Выбрать главу

Элен содрогнулась и сказала:

— Это они рекламируют туристическую поездку во Флориду.

Но потом оказалось, что это вовсе не грезы отпускника и не ошибка декораторов витрин. Стоял март 1952 года, и магазин просто демонстрировал последние летние моды на Аляске.

С гоготом диких гусей на ветках появились зеленые побеги и зацвели первые весенние ирисы. А к тому времени, когда наступили восемнадцатичасовые летние дни и огненные фуксии вытеснили пурпур ирисов, мы уже твердо знали, что Аляска совсем не такая, как нам казалось раньше. После работы мы, как и все, отправлялись на ближайшее озеро Спенард кататься на водяных лыжах и поневоле окунались в воду. А вскоре мы вообще убедились, что на Аляске куда больше интересного, чем можно увидеть, когда идешь на лыжах за моторной лодкой, и поэтому пришлось купить пикапчик, ведь Дина категорически отказалась тащить санки. С тех пор мы проводили субботу и воскресенье в поездках по скалистым берегам залива Кука или раскидывали свой лагерь в хвойных лесах Кенайского полуострова. И каждую получку мы относили в банк все деньги сверх минимальных расходов на жизнь и взносов за машину и киноаппарат.

Лоси порой врывались на военно-воздушную базу Элмендорфа или гонялись за машинами по улицам Анкориджа, но нам хотелось увидеть жизнь природы в ее натуральном, диком виде. Поэтому мы провели свой первый отпуск в Национальном парке на горе Маккинли, раскинув палатку у подножия самого высокого пика Североамериканского континента.

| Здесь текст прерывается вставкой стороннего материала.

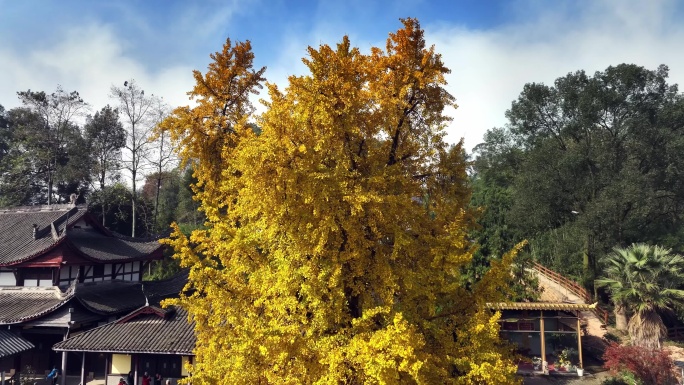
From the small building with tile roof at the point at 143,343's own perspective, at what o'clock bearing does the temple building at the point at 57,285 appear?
The temple building is roughly at 5 o'clock from the small building with tile roof.

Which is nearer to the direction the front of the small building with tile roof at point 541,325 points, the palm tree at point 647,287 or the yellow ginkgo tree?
the yellow ginkgo tree

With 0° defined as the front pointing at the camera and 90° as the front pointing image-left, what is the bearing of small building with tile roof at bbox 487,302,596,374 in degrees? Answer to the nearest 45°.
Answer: approximately 0°

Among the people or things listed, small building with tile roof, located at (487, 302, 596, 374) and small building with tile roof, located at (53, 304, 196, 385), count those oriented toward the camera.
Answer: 2

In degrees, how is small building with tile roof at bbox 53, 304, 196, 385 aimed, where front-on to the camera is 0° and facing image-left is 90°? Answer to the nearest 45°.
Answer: approximately 0°

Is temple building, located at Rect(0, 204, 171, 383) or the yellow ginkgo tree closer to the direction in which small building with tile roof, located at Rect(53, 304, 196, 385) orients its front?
the yellow ginkgo tree

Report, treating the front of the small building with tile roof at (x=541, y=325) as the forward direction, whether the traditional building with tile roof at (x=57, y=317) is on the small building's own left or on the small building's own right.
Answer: on the small building's own right

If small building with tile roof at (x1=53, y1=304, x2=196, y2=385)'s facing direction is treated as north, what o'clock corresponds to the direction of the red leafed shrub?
The red leafed shrub is roughly at 10 o'clock from the small building with tile roof.
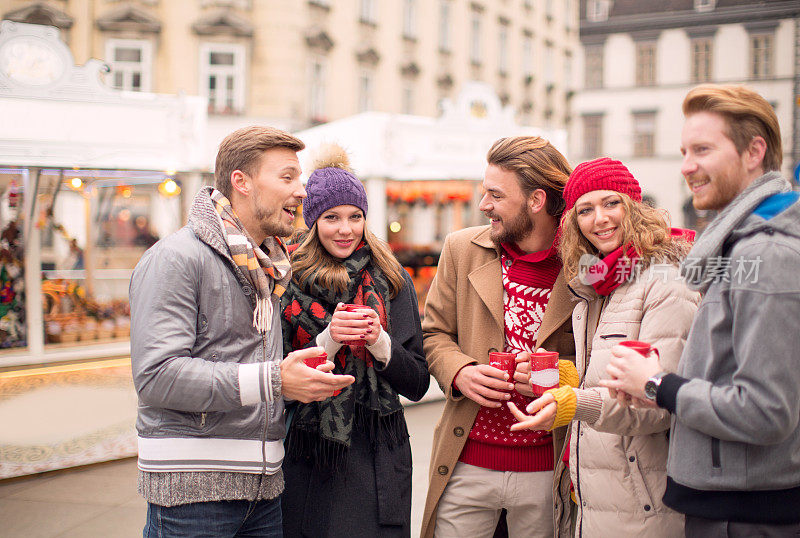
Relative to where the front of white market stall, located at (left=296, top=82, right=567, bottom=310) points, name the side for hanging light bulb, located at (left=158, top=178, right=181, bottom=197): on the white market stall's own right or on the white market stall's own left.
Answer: on the white market stall's own right

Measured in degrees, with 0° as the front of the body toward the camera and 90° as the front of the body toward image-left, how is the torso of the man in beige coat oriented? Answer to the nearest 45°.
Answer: approximately 0°

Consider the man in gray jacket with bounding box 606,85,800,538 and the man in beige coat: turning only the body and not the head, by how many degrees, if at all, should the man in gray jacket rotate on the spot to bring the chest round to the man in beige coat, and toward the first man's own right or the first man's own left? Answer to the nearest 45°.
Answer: approximately 45° to the first man's own right

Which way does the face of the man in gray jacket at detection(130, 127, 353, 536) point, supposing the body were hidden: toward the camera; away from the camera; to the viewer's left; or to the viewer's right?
to the viewer's right
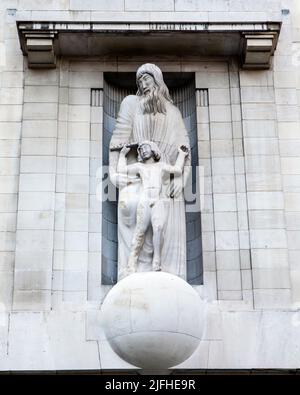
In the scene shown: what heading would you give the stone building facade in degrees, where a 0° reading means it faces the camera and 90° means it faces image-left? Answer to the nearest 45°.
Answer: approximately 0°
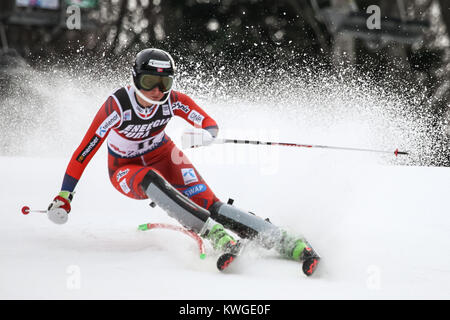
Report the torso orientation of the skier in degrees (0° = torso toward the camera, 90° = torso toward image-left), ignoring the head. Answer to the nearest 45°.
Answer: approximately 0°
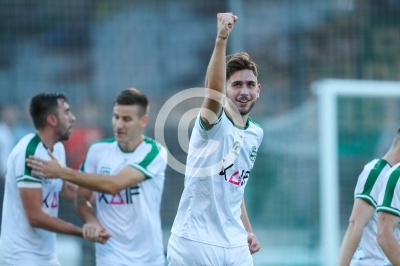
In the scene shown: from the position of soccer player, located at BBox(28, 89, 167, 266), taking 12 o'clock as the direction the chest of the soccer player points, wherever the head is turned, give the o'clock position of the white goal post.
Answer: The white goal post is roughly at 6 o'clock from the soccer player.

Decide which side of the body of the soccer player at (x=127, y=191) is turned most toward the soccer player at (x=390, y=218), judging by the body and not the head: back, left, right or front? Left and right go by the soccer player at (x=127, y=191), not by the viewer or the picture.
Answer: left

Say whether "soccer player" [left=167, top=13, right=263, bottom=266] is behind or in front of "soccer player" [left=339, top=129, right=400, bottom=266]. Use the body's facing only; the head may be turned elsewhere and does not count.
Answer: behind

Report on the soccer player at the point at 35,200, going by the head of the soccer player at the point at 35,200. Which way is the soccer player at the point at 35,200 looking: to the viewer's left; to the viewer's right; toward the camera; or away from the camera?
to the viewer's right

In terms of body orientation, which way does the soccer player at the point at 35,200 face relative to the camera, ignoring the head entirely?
to the viewer's right

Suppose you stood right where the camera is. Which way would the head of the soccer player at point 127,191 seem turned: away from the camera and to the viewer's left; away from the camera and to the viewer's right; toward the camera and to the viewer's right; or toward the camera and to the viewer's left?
toward the camera and to the viewer's left

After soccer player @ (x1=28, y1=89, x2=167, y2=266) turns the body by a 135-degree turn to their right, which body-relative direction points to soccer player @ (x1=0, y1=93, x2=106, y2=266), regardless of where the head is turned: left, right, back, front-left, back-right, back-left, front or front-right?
left

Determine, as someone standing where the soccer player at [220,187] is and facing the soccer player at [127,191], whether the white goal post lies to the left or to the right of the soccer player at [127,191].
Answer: right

Сурки в долинах свистом предупреждали о нашем приближении, а дикобразы рысью спасались от канадского оленя, когда его топот громом отдавался в горах. Нагруженные фотокамерами, мы карабкались по головокружительным скалам, где, точно бородатые патриархи, стояли белые горные бараны. Мы подкрадывались к золотисто-черным медведям гризли, которые не спеша топали по ноздреватой тундре. В парк запрещалось брать с собой оружие, и был случай, когда мы, наполнив камнями кофейную банку, шли за огромным медведем, который ухаживал за медведицей-дамой почти такого же гигантского роста. Я поставил киноаппарат на треножник и только было собрался нажать кнопку, как вдруг услышал бешеное грохотанье камней в жестянке.

Я с негодованием обернулся к Элен:

— Перестань трясти эту штуку. Ты спугнешь медведей.

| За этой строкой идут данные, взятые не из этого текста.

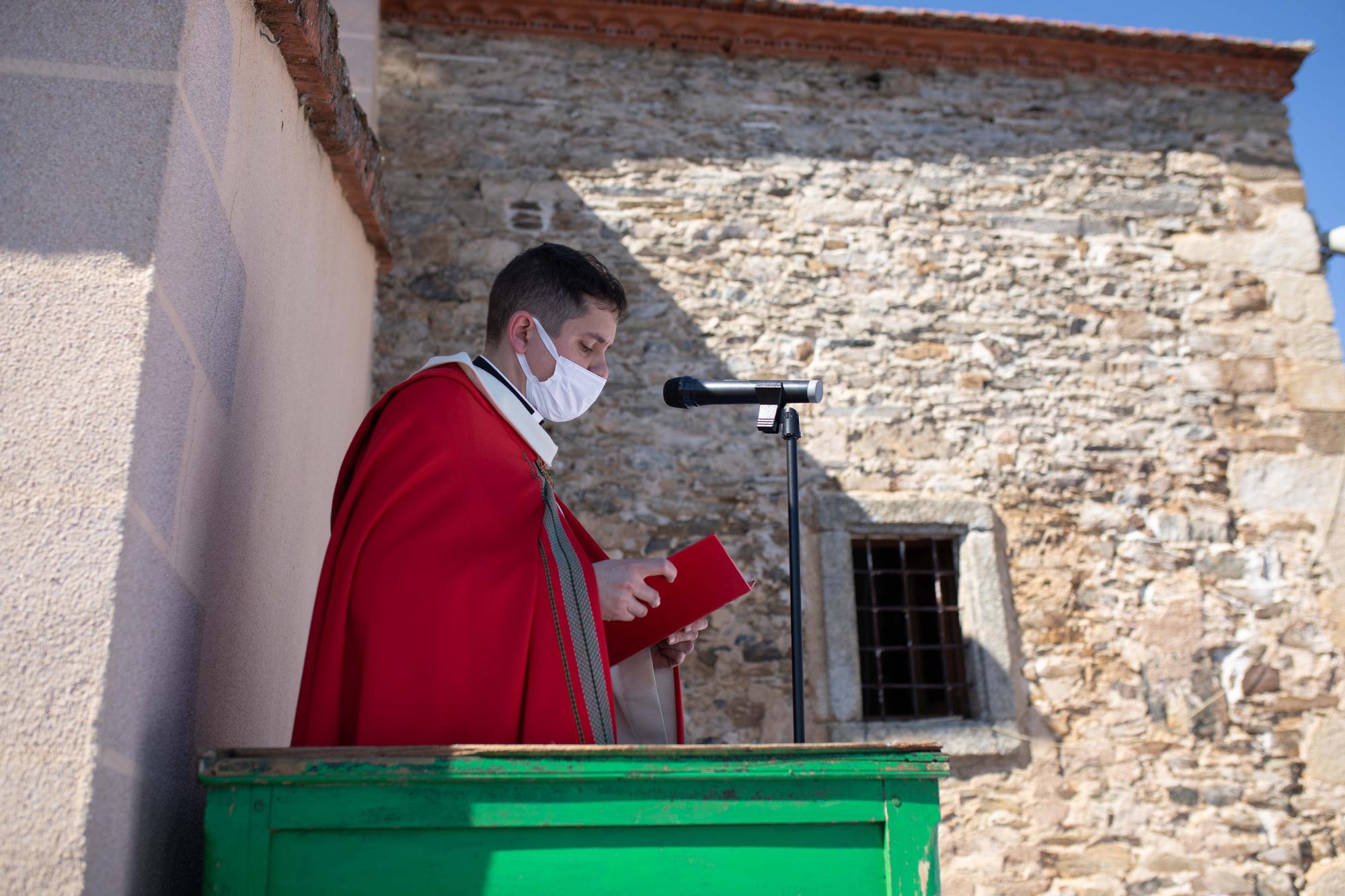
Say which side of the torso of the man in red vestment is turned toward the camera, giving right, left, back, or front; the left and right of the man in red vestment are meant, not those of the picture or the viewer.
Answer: right

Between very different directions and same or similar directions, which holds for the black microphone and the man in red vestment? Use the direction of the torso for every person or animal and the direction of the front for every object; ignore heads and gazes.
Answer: very different directions

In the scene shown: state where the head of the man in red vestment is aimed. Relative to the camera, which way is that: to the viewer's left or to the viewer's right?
to the viewer's right

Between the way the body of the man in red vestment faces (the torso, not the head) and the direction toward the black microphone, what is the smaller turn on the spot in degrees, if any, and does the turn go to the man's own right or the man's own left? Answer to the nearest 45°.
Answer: approximately 45° to the man's own left

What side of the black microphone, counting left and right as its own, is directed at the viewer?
left

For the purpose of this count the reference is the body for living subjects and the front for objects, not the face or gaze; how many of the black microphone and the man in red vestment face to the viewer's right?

— Я только этого и хочу. — Она вся дрожала от страха. — Оглянись-ка лучше!

Меньше чем в двадцати шагах от нас на задних лапах стоял третий медведь. Это был соперник нашего огромного знакомца, он тоже претендовал на нежные чувства его подружки, а мы находились как раз между ними. Наша сказка о трех медведях закончилась тем, что мы поспешно ретировались, громыхая банкой.

Настала зима, деревья словно остекленели от сильного мороза, ветер намел сугробы самых причудливых форм. Закрепив лыжи, мы с трудом пробивались сквозь белоснежные леса к покинутой охотничьей хижине. Дина прекрасно приспособилась к глубокому снегу, хотя нельзя сказать, чтобы она чересчур утруждала себя. Она скорее утруждала нас, так как постоянно пристраивалась сзади на наши лыжи, и мы ничком падали в снег.

Время бежало быстро, пока не настало одно хмурое, непогожее январское воскресенье 1954 года. Всякий сколько-нибудь разумный новичок сидел бы себе дома с книжкой, но меня понесло на лыжах на склоны горы Чугах близ Анкориджа. Снежные наносы, рассеянный свет и усердие не по разуму разбили мои надежды стать чемпионом мира по лыжам. Провалявшись с месяц в больнице, я вернулся к работе, хотя нога до самого бедра оставалась в гипсе. Я не принадлежал к числу начальников, но в это время мог наслаждаться привилегией боссов: безнаказанно задирал ногу на стол. Впрочем, это было слабым утешением за долгие, скучные месяцы.

По вечерам я читал и слушал музыку, но «Финляндия» Сибелиуса дразнила видениями заснеженных гор, а «Пастораль» Бетховена рисовала зеленые летние луга. Лыжи в углу, спальные мешки и рюкзаки на крюке под потолком, кусок заледеневшего дерева в окне, даже акварели Элен на стене — все с грустью напоминало о наших прекратившихся походах.